*** Opening of Records shown ***

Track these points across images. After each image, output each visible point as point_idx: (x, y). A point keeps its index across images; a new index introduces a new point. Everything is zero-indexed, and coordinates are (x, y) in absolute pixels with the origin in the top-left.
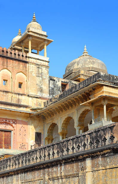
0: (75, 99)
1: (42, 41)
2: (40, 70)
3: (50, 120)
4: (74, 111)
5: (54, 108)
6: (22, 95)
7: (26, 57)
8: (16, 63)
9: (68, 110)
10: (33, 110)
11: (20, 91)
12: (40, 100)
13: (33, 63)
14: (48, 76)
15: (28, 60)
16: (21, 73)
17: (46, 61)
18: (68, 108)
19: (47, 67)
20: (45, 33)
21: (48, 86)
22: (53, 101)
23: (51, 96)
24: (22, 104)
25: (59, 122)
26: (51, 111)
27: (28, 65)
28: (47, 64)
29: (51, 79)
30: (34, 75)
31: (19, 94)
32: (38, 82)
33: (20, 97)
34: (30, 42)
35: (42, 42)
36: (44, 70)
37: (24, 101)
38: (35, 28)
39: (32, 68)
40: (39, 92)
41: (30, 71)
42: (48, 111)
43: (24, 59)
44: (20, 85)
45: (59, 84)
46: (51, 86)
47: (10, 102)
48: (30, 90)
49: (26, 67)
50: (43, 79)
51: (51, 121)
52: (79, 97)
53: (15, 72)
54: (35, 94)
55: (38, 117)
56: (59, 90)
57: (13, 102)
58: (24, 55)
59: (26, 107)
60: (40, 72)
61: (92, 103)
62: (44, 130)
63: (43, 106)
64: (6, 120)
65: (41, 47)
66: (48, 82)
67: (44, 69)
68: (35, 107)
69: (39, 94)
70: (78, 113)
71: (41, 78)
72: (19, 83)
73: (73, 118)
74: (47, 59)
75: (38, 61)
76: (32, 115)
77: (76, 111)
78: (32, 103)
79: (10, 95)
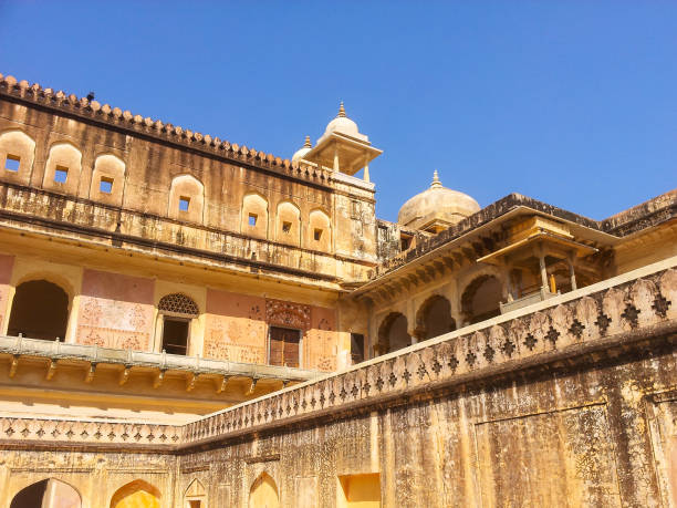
0: (455, 254)
1: (359, 151)
2: (357, 207)
3: (383, 308)
4: (447, 282)
5: (397, 280)
6: (321, 254)
7: (330, 179)
8: (308, 191)
9: (432, 283)
10: (345, 285)
11: (318, 247)
12: (359, 267)
13: (343, 193)
14: (374, 219)
15: (332, 186)
16: (320, 212)
17: (367, 190)
18: (433, 275)
19: (372, 202)
20: (365, 138)
21: (374, 238)
22: (392, 265)
23: (381, 259)
24: (322, 272)
25: (410, 309)
26: (387, 287)
27: (333, 196)
28: (370, 195)
29: (381, 226)
30: (346, 215)
31: (316, 253)
32: (353, 230)
33: (318, 258)
34: (336, 159)
35: (359, 155)
36: (366, 208)
37: (327, 266)
38: (344, 126)
39: (341, 202)
40: (357, 251)
41: (338, 206)
42: (382, 287)
43: (326, 184)
44: (317, 235)
45: (396, 236)
46: (381, 239)
47: (296, 267)
48: (337, 246)
49: (329, 200)
50: (364, 225)
51: (386, 309)
52: (465, 250)
53: (308, 208)
54: (348, 253)
55: (357, 302)
56: (396, 248)
57: (302, 269)
58: (326, 177)
59: (331, 279)
60: (358, 210)
61: (507, 257)
62: (368, 328)
63: (365, 278)
64: (289, 306)
65: (354, 167)
66: (373, 232)
67: (365, 204)
68: (351, 280)
69: (357, 255)
70: (458, 285)
71: (359, 223)
72: (316, 230)
73: (448, 297)
74: (371, 186)
75: (353, 189)
76: (343, 297)
77: (454, 281)
78: (343, 272)
79: (297, 254)
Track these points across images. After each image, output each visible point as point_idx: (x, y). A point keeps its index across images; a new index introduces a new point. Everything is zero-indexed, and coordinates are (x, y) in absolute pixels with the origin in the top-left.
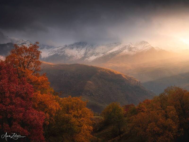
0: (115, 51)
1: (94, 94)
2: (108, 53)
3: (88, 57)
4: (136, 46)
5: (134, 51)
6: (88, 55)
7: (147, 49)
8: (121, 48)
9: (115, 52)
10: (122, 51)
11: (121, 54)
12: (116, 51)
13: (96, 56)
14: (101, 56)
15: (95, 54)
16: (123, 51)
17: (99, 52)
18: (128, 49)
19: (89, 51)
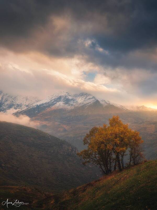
0: (44, 103)
1: (3, 165)
2: (34, 105)
3: (4, 110)
4: (75, 98)
5: (72, 105)
6: (5, 107)
7: (90, 103)
8: (53, 98)
9: (44, 105)
10: (54, 104)
11: (53, 107)
12: (46, 103)
13: (16, 109)
14: (23, 110)
15: (15, 106)
16: (56, 103)
17: (21, 104)
18: (64, 101)
19: (7, 101)
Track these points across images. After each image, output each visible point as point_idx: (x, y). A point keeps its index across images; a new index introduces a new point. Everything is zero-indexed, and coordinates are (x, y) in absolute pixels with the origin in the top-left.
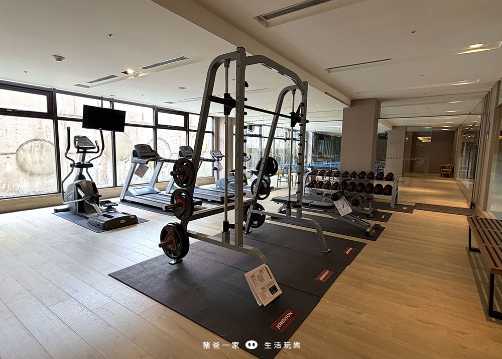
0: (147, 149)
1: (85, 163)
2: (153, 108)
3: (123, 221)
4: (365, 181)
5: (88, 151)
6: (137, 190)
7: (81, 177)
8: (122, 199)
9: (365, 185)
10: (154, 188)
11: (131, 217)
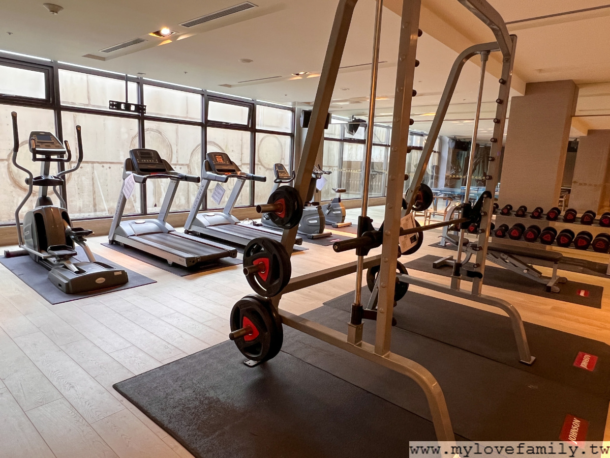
0: (151, 158)
1: (49, 178)
2: (203, 95)
3: (100, 280)
4: (542, 224)
5: (52, 157)
6: (134, 226)
7: (44, 200)
8: (111, 239)
9: (542, 229)
10: (164, 224)
11: (116, 274)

*** Close of Records shown ***

> Problem: Lay out every line of the material above as a Markdown table with the columns "Row" and "Line". Number the rows in order, skip blank lines, and leave the pictures out of the table.

> Output below:
| Row | Line |
|---|---|
| 1 | Track these points across images. After each image, output each visible point as point_idx: (x, y). A point keeps its index across images; a new index introduces a new point. Everything is zero-indexed, and coordinates are (x, y) in absolute pixels with the origin in the top-left. |
| 2 | 0: (75, 99) |
| 3 | 1: (42, 41) |
| 4 | 2: (40, 70) |
| 5 | 3: (50, 120) |
| 6 | 4: (74, 111) |
| 7 | 5: (54, 108) |
| 8 | 6: (22, 95) |
| 9 | 7: (26, 57) |
| 10 | 8: (16, 63) |
| 11 | 9: (68, 110) |
| 12 | 10: (33, 110) |
| 13 | 11: (20, 91) |
| 14 | 12: (40, 100) |
| 15 | 13: (33, 63) |
| 16 | 14: (48, 76) |
| 17 | 15: (28, 60) |
| 18 | 16: (21, 73) |
| 19 | 17: (46, 61) |
| 20 | 18: (68, 108) |
| 21 | 19: (47, 67) |
| 22 | 20: (45, 33) |
| 23 | 21: (48, 86) |
| 24 | 22: (53, 101) |
| 25 | 23: (51, 96) |
| 26 | 24: (22, 104) |
| 27 | 25: (59, 122) |
| 28 | 26: (51, 111) |
| 29 | 27: (28, 65) |
| 30 | 28: (47, 64) |
| 31 | 29: (51, 79) |
| 32 | 30: (34, 75) |
| 33 | 31: (19, 94) |
| 34 | 32: (38, 82) |
| 35 | 33: (20, 97) |
| 36 | 34: (30, 42) |
| 37 | 35: (42, 42) |
| 38 | 36: (44, 70) |
| 39 | 37: (24, 101) |
| 40 | 38: (35, 28) |
| 41 | 39: (32, 68) |
| 42 | 40: (39, 92) |
| 43 | 41: (30, 71) |
| 44 | 42: (48, 111) |
| 45 | 43: (24, 59) |
| 46 | 44: (20, 85) |
| 47 | 45: (59, 84) |
| 48 | 46: (51, 86) |
| 49 | 47: (10, 102) |
| 50 | 48: (30, 90) |
| 51 | 49: (26, 67) |
| 52 | 50: (43, 79) |
| 53 | 51: (51, 121) |
| 54 | 52: (79, 97) |
| 55 | 53: (15, 72) |
| 56 | 54: (35, 94) |
| 57 | 55: (38, 117) |
| 58 | 56: (59, 90) |
| 59 | 57: (13, 102) |
| 60 | 58: (24, 55) |
| 61 | 59: (26, 107) |
| 62 | 60: (40, 72) |
| 63 | 61: (92, 103) |
| 64 | 62: (44, 130) |
| 65 | 63: (43, 106) |
| 66 | 64: (6, 120) |
| 67 | 65: (41, 47) |
| 68 | 66: (48, 82) |
| 69 | 67: (44, 69) |
| 70 | 68: (35, 107) |
| 71 | 69: (39, 94) |
| 72 | 70: (78, 113) |
| 73 | 71: (41, 78) |
| 74 | 72: (19, 83) |
| 75 | 73: (73, 118) |
| 76 | 74: (47, 59) |
| 77 | 75: (38, 61) |
| 78 | 76: (32, 115) |
| 79 | 77: (76, 111) |
| 80 | 78: (32, 103) |
| 81 | 79: (10, 95) |
| 82 | 0: (455, 254) |
| 83 | 1: (359, 151) |
| 84 | 2: (357, 207) |
| 85 | 3: (383, 308) |
| 86 | 4: (447, 282) |
| 87 | 5: (397, 280) |
| 88 | 6: (321, 254) |
| 89 | 7: (330, 179) |
| 90 | 8: (308, 191) |
| 91 | 9: (432, 283) |
| 92 | 10: (345, 285) |
| 93 | 11: (318, 247) |
| 94 | 12: (359, 267) |
| 95 | 13: (343, 193) |
| 96 | 14: (374, 219) |
| 97 | 15: (332, 186) |
| 98 | 16: (320, 212) |
| 99 | 17: (367, 190) |
| 100 | 18: (433, 275) |
| 101 | 19: (372, 202) |
| 102 | 20: (365, 138) |
| 103 | 21: (374, 238) |
| 104 | 22: (392, 265) |
| 105 | 23: (381, 259) |
| 106 | 24: (322, 272) |
| 107 | 25: (410, 309) |
| 108 | 26: (387, 287) |
| 109 | 27: (333, 196) |
| 110 | 28: (370, 195) |
| 111 | 29: (381, 226) |
| 112 | 30: (346, 215) |
| 113 | 31: (316, 253) |
| 114 | 32: (353, 230) |
| 115 | 33: (318, 258) |
| 116 | 34: (336, 159) |
| 117 | 35: (359, 155) |
| 118 | 36: (366, 208) |
| 119 | 37: (327, 266) |
| 120 | 38: (344, 126) |
| 121 | 39: (341, 202) |
| 122 | 40: (357, 251) |
| 123 | 41: (338, 206) |
| 124 | 42: (382, 287) |
| 125 | 43: (326, 184) |
| 126 | 44: (317, 235) |
| 127 | 45: (396, 236) |
| 128 | 46: (381, 239) |
| 129 | 47: (296, 267) |
| 130 | 48: (337, 246) |
| 131 | 49: (329, 200) |
| 132 | 50: (364, 225) |
| 133 | 51: (386, 309) |
| 134 | 52: (465, 250) |
| 135 | 53: (308, 208) |
| 136 | 54: (348, 253) |
| 137 | 55: (357, 302) |
| 138 | 56: (396, 248) |
| 139 | 57: (302, 269) |
| 140 | 58: (326, 177) |
| 141 | 59: (331, 279) |
| 142 | 60: (358, 210) |
| 143 | 61: (507, 257) |
| 144 | 62: (368, 328) |
| 145 | 63: (365, 278) |
| 146 | 64: (289, 306) |
| 147 | 65: (354, 167) |
| 148 | 66: (373, 232) |
| 149 | 67: (365, 204) |
| 150 | 68: (351, 280) |
| 151 | 69: (357, 255) |
| 152 | 70: (458, 285) |
| 153 | 71: (359, 223) |
| 154 | 72: (316, 230) |
| 155 | 73: (448, 297) |
| 156 | 74: (371, 186) |
| 157 | 75: (353, 189) |
| 158 | 76: (343, 297) |
| 159 | 77: (454, 281) |
| 160 | 78: (343, 272) |
| 161 | 79: (297, 254) |
| 162 | Track these points across images. After each image, output each visible point as point_idx: (x, y). A point keeps its index across images; a new index introduces a new point. Everything is zero-indexed, and coordinates are (x, y) in absolute pixels with the origin in the top-left. |
| 163 | 0: (115, 51) |
| 164 | 1: (94, 94) |
| 165 | 2: (108, 53) |
| 166 | 3: (88, 57) |
| 167 | 4: (136, 46) |
| 168 | 5: (134, 51) |
| 169 | 6: (88, 55) |
| 170 | 7: (147, 49) |
| 171 | 8: (121, 48) |
| 172 | 9: (115, 52) |
| 173 | 10: (122, 51) |
| 174 | 11: (121, 54) |
| 175 | 12: (116, 51) |
| 176 | 13: (96, 56) |
| 177 | 14: (101, 56) |
| 178 | 15: (95, 54) |
| 179 | 16: (123, 51) |
| 180 | 17: (99, 52) |
| 181 | 18: (128, 49) |
| 182 | 19: (89, 51) |
| 183 | 0: (44, 103) |
| 184 | 1: (3, 165) |
| 185 | 2: (34, 105) |
| 186 | 3: (4, 110) |
| 187 | 4: (75, 98) |
| 188 | 5: (72, 105) |
| 189 | 6: (5, 107) |
| 190 | 7: (90, 103) |
| 191 | 8: (53, 98) |
| 192 | 9: (44, 105) |
| 193 | 10: (54, 104) |
| 194 | 11: (53, 107) |
| 195 | 12: (46, 103) |
| 196 | 13: (16, 109) |
| 197 | 14: (23, 110) |
| 198 | 15: (15, 106) |
| 199 | 16: (56, 103) |
| 200 | 17: (21, 104) |
| 201 | 18: (64, 101) |
| 202 | 19: (7, 101) |
| 203 | Track these points across images. After each image, output each visible point as point_idx: (x, y). A point keeps its index across images; a new index introduces a new point. Everything is zero-indexed, and coordinates are (x, y) in absolute pixels with the origin in the top-left. |
| 204 | 0: (147, 149) |
| 205 | 1: (85, 163) |
| 206 | 2: (153, 108) |
| 207 | 3: (123, 221) |
| 208 | 4: (365, 181) |
| 209 | 5: (88, 151) |
| 210 | 6: (137, 190) |
| 211 | 7: (81, 177) |
| 212 | 8: (122, 199) |
| 213 | 9: (365, 185) |
| 214 | 10: (154, 188) |
| 215 | 11: (131, 217) |
| 216 | 0: (151, 158) |
| 217 | 1: (49, 178) |
| 218 | 2: (203, 95) |
| 219 | 3: (100, 280) |
| 220 | 4: (542, 224) |
| 221 | 5: (52, 157) |
| 222 | 6: (134, 226) |
| 223 | 7: (44, 200) |
| 224 | 8: (111, 239) |
| 225 | 9: (542, 229) |
| 226 | 10: (164, 224) |
| 227 | 11: (116, 274) |